### Your task
Write out exactly the lines running from the one that contains "cells show no" through the end of the material.

▽

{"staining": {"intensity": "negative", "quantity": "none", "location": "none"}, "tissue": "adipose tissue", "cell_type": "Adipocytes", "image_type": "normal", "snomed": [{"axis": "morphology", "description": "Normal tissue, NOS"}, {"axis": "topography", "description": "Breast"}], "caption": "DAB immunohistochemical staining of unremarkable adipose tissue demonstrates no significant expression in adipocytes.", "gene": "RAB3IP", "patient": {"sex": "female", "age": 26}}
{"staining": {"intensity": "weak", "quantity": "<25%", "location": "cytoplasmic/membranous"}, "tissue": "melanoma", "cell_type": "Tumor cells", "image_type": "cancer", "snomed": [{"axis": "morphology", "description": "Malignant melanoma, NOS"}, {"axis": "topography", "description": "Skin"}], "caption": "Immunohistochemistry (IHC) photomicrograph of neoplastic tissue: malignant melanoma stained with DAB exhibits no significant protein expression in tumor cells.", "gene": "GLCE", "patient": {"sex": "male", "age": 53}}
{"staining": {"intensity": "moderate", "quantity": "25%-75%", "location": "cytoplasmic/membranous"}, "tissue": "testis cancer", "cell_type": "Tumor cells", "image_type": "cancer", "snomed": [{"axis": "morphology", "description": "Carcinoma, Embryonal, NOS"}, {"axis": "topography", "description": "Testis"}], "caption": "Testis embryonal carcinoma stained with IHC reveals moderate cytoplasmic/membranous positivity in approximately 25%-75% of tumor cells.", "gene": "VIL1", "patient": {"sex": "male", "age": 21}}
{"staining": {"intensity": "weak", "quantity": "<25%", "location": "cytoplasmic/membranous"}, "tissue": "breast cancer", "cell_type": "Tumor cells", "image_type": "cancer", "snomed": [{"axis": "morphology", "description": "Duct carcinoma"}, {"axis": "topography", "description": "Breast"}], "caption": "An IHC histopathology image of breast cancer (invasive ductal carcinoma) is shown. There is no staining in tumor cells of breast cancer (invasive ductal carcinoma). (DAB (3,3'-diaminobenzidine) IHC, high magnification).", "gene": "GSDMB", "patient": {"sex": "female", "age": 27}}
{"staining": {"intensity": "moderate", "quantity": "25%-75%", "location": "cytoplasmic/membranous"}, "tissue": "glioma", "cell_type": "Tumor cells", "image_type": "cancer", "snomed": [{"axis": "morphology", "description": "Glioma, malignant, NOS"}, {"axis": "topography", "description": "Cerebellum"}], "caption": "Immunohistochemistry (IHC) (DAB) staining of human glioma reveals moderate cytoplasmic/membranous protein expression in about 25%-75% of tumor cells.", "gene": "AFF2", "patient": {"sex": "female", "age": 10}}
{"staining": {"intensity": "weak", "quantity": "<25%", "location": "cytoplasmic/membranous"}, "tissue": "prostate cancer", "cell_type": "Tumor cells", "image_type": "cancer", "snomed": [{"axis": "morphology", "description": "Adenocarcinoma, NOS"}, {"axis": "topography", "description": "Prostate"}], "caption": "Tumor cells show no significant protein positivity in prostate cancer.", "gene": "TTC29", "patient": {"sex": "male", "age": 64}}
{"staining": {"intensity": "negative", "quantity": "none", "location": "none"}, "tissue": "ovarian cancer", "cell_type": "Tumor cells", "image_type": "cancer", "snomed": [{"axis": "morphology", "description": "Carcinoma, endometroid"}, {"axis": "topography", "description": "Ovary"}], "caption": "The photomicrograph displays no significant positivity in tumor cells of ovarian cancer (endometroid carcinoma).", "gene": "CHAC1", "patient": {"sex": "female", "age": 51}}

△

### Exercise answer
{"staining": {"intensity": "weak", "quantity": "<25%", "location": "cytoplasmic/membranous"}, "tissue": "prostate cancer", "cell_type": "Tumor cells", "image_type": "cancer", "snomed": [{"axis": "morphology", "description": "Adenocarcinoma, NOS"}, {"axis": "topography", "description": "Prostate"}], "caption": "Tumor cells show no significant protein positivity in prostate cancer.", "gene": "TTC29", "patient": {"sex": "male", "age": 64}}
{"staining": {"intensity": "negative", "quantity": "none", "location": "none"}, "tissue": "ovarian cancer", "cell_type": "Tumor cells", "image_type": "cancer", "snomed": [{"axis": "morphology", "description": "Carcinoma, endometroid"}, {"axis": "topography", "description": "Ovary"}], "caption": "The photomicrograph displays no significant positivity in tumor cells of ovarian cancer (endometroid carcinoma).", "gene": "CHAC1", "patient": {"sex": "female", "age": 51}}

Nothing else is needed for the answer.